2:29 PM - Thurs 4.16.15
Had my big movie audition earlier today.
It seemed to go well - there were two little scenes, and while I wasn't 100% happy with the first one, the second one felt better, and the CD and camera operator seemed quite pleased - but, in my heart-of-hearts, whatever they thought, I wished it had gone just a little better.
They only had me read once, which I've hashed over a lot in here - sometimes that can feel "perfunctory" (they're busy, you're just one actor, and they're seeing a lot of people), or like you didn't get anywhere near where they see the character (So why bother with you?), but in this case, it seemed - in spite of my own reservations - like I gave them a take on the scene they were happy with, so they didn't need to "re-direct" me.

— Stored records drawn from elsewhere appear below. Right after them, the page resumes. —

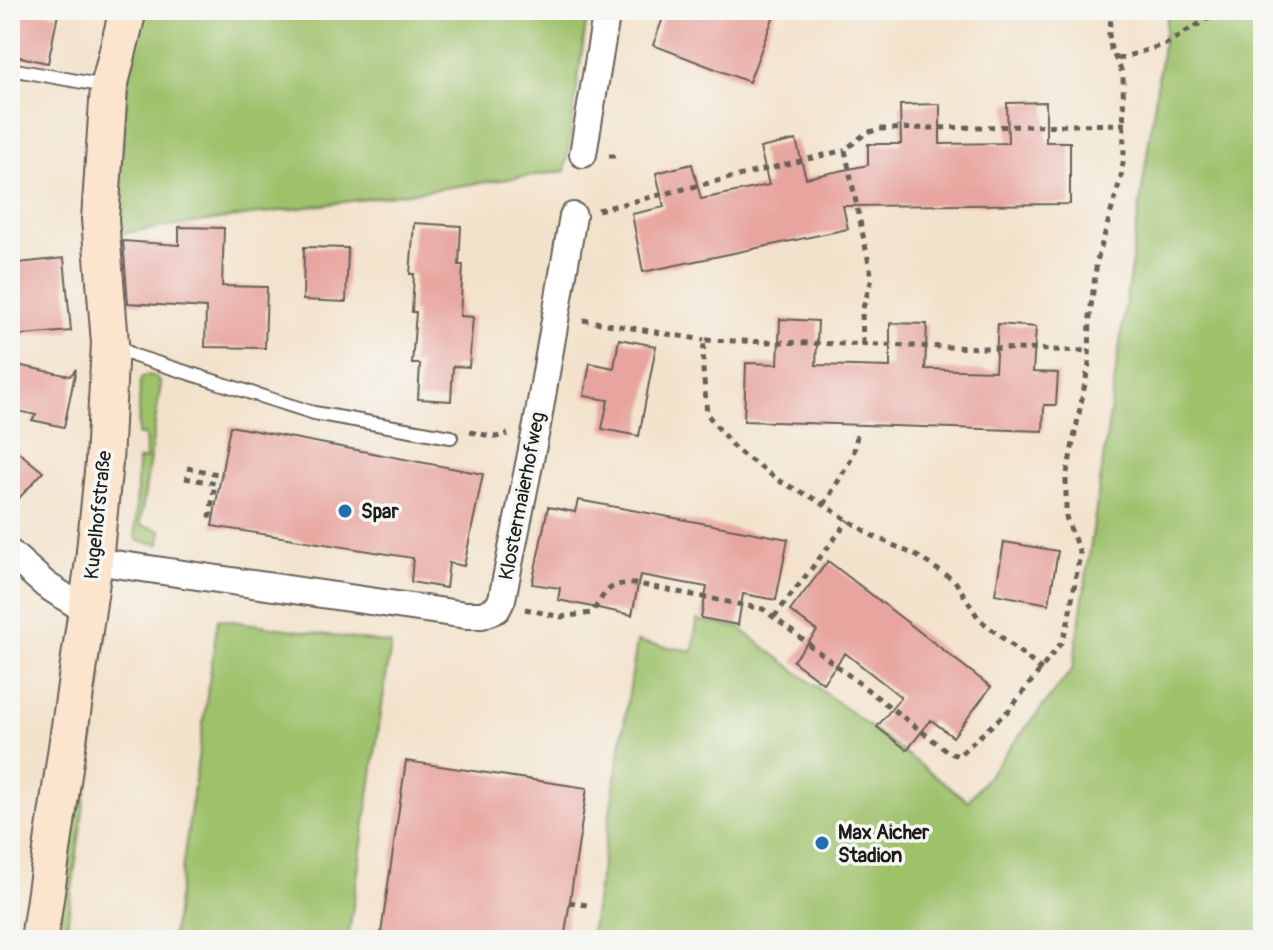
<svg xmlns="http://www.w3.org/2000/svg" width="1273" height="950" font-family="Pangolin,sans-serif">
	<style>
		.green { fill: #9ec16b; stroke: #5d6e44; stroke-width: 2 }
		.building { fill: #e8a59f }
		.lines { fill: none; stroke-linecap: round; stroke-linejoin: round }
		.lane-casing { stroke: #676159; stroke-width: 16 }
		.street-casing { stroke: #676159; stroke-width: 30 }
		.secondary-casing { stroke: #676159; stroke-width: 40 }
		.path { stroke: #676159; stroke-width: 5; stroke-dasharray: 6 6; stroke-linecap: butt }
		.lane { stroke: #fff; stroke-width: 12 }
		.street { stroke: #fff; stroke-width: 26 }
		.secondary { stroke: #fce5cf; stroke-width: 36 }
		.poi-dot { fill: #1f6fb2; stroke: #f6f6f2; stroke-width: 3 }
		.labels { text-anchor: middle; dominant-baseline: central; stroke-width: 7; stroke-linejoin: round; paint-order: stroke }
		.street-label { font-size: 20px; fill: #1c1c1c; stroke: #f6f6f2 }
		.poi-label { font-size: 20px; font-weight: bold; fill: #1c1c1c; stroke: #f6f6f2; text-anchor: start }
	</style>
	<rect width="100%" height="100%" fill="#f6f6f2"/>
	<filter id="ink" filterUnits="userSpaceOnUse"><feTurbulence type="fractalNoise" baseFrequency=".0125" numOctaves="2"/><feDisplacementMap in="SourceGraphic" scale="16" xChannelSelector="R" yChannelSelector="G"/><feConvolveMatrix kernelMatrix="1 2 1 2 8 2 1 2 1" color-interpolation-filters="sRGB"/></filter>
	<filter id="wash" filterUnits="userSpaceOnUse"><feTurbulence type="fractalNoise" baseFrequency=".006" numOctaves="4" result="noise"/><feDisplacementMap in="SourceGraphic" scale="32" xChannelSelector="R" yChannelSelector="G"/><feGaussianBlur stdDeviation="1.8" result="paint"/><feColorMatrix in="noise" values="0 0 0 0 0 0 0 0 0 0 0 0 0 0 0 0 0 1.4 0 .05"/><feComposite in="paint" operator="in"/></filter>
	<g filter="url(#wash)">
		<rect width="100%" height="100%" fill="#f3e2cb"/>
		<path class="green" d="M 143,10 L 588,10 L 565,171 L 115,234 L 129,71 Z
			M 1168,10 L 1263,10 L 1263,940 L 590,940 L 637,642 L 693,651 L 697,620 L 739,628 L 968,801 L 1073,668 Z
			M 149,375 L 156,377 L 161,384 L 140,525 L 161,530 L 160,544 L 138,541 L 135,536 L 138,460 L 146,459 L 145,435 L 138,435 L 140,382 L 142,377 Z
			M 113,589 L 103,658 L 95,657 L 103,602 Z
			M 218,619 L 391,644 L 348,940 L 172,940 Z
			M 93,674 L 102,675 L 65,940 L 57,940 Z"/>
		<g id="blocks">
			<path class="building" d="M 10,10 L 36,10 L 58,14 L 48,63 L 10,55 Z
				M 666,10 L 776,10 L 749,82 L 653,45 Z
				M 1046,102 L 1046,142 L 1070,142 L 1070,204 L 843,206 L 848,229 L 643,272 L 632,214 L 664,207 L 656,173 L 692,164 L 701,199 L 769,185 L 760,148 L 796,140 L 806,178 L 868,165 L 868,144 L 901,144 L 900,105 L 940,104 L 940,144 L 1008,143 L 1007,103 Z
				M 414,223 L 461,226 L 459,265 L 463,265 L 460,316 L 473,317 L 469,367 L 453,366 L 451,401 L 418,399 L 420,364 L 412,364 L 416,312 L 412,312 L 414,274 L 410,274 Z
				M 179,227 L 224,228 L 222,286 L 267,287 L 265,348 L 205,347 L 206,308 L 128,303 L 123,241 L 179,245 Z
				M 304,247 L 348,248 L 346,302 L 303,300 Z
				M 64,258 L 71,331 L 10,336 L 10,264 Z
				M 780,319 L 818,321 L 816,365 L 890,367 L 890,323 L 927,324 L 925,369 L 995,371 L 998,324 L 1036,327 L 1033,372 L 1058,373 L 1056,405 L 1044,405 L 1043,431 L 744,421 L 746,363 L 778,364 Z
				M 619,339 L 656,346 L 639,436 L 602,429 L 608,400 L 584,396 L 590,363 L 614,368 Z
				M 17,365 L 70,376 L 76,369 L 64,427 L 32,420 L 36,415 L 10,409 Z
				M 230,426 L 483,474 L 464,566 L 449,563 L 446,588 L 411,582 L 413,558 L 212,526 Z
				M 10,445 L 43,472 L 10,508 Z
				M 578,500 L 788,539 L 776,600 L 743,594 L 738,625 L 701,618 L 707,587 L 640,575 L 632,615 L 558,600 L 560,588 L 532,584 L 548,507 L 575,512 Z
				M 1004,542 L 1058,551 L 1049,604 L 995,594 Z
				M 828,561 L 991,687 L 953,737 L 931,720 L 907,750 L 877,727 L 901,697 L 845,653 L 823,683 L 793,661 L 817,631 L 790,611 Z
				M 406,761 L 587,788 L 564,940 L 380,940 Z"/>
		</g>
	</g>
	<g filter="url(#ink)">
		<use href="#blocks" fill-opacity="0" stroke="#676159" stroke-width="2"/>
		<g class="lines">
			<g class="lane-casing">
				<path id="lane" d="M 10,69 L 105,86
					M 116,346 L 135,356 L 314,413 L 451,437
					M 10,937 L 14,940"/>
			</g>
			<g class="street-casing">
				<path id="street" d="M 583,154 L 607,10
					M 10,553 L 46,585 L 87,611
					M 94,561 L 466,615 L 482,615 L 497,609 L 502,599 L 537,425 L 573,216"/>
			</g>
			<g class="secondary-casing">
				<path id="secondary" d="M 39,940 L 94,561 L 104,462 L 110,343 L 100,219 L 109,87 L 128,10"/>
			</g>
			<path class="path" d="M 1118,59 L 1166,44 L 1222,10
				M 609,156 L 620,156
				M 598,210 L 845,150
				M 583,320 L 704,340
				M 863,344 L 862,311 L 872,278 L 845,150 L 866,133 L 880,129 L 1125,124
				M 470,432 L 496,437 L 508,434
				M 187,468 L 223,475
				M 185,478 L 215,483 L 210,516 L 213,517
				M 824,505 L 853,456 L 858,430
				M 525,609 L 561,617 L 592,613 C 607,589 609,582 638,584 L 763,609 L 947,751 L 958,756 L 1010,709 L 1061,643 L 1067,628 L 1080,554 L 1066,517 L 1066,478 L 1089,364 L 1090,314 L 1097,261 L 1121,177 L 1124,156 L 1123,74 L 1111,49 L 1109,34 L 1112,10
				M 774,617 L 849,520
				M 1042,670 L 979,619 L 955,581 L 917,556 L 873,536 L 813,498 L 781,482 L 735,449 L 707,414 L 703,369 L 704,340 L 1089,351
				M 569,902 L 587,905"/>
			<use href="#lane" class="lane"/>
			<use href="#street" class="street"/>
			<use href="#secondary" class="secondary"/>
		</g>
	</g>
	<g class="poi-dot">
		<circle cx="345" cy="511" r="8"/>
		<circle cx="822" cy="843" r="8"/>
	</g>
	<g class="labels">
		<g class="street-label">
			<text transform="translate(522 496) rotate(-79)">Klostermaierhofweg</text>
			<text transform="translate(98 515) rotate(-84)">Kugelhofstraße</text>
		</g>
		<g class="poi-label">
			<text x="361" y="511">Spar</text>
			<text x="838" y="832">Max Aicher<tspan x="838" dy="23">Stadion</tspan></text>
		</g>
	</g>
	<rect width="1273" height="950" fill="none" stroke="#f6f6f2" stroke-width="40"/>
</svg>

But...this was a "nice office" - warm and friendly - so I might be dealing with the same phenomenon as when an attractive woman is warm and friendly with me (I get excited, and start thinking it's love, when it's really just them being "nice", like they are with everyone). So who knows?
When I was done, and about to get in my car, I had a flashback to auditioning for summer-stock theater back in the 80s; I'd go in with two contrasting monologues and 16 bars I'd spent weeks preparing, and I was tremendously excited and nervous, because it felt like so much was riding on it.
Then the big day would finally come, and I'd do my thing.
And it would be all over in two minutes.
So anyway, as I said on Facebook afterward, the thing I'd like to have happen now is to immediately get another audition (hopefully for something just as exciting, cause I was very enthused about today's project), which would make it easier to "put this behind me".
Which is now where it belongs.
Sun 4/19/15 (8:40 am)
I was thinking about this last audition, and realizing I have a problem with the standard advice actors get about "how to deal with auditions", which is basically "go to an audition, do your best, then put it behind you".
It makes sense; if you're constantly waiting and worrying about the result of every audition (then being crushed when, as happens most of the time, you don't book it), that's a pretty unhappy, unsatisfying existence.
But I realized, when I found myself getting really depressed about this last audition - which actually went well (I felt pretty good about it, and they seemed to like what I did) - that it wasn't so much about feeling let-down (due to the time and energy spent preparing for something that's over in a minute), but because I don't know how to "put an audition behind me and move on" without telling myself, basically, that "I didn't book it".
All I've done is "accelerate the rejection process" by taking it upon myself (And I just realized I could totally "branch off" about how I've probably done this exact thing in real life, but I'm gonna stick with the acting thing right now).
Not sure what the "fix" is here - How do I "move on" while leaving open the possibility that something good could happen? Without shutting things down, and thinking, "Okay, there's another one I didn't get..."?
I know one thing that makes me feel more positive - and this is something that's only happened through experience - which is being able to say, "This is a new office, and they responded well to me. So even if this particular thing doesn't happen, I've got a good shot at coming back in for something else, and booking that".
That's happened to me (More than once), so it's not Pollyanna, pie-in-the-sky, positive-thinking bullshit - On the contrary, it's how you have a career.
And I guess the other thing is to keep working on the idea of not being "attached to the outcome".
Getting depressed about the outcome of a given audition is, while human, kind of silly - It assumes I know "the best possible thing that could happen" (which is basically, "me getting my way"), when I clearly - demonstrably - do not.
From community theater in the 80s (Where not getting cast in a production of "Cuckoo's Nest" freed me up to be cast in Hair, which was an amazing experience), to Shameless (Where I got cast as Kermit on my third or fourth time being brought in for the show), I've been shown, more than once, that "not booking a gig" can be the best thing that can happen.
I'm not a Buddhist, but I very much buy the idea that "suffering is caused by desire".
The trouble is, I've had no idea how not to "desire". It's hard for me to imagine that's even possible.
The best I can imagine for myself at this point is that, with practice, I can hope "for good things" in general (In my life and career), while bringing myself back to the idea, over over again, that desiring some specific outcome makes no sense.
I really and truly do not know "The best thing that could happen to me" - Clearly.
I only know what I want.
And that being the case, it only makes sense to "put myself out there", and trust that, if I'm putting out good energy, I'll get good things back, instead of being stuck in an endless loop of desire and disappointment because "I didn't get this or that thing I want".
And that's about as positive as I ever get, so that seems a good note to close on.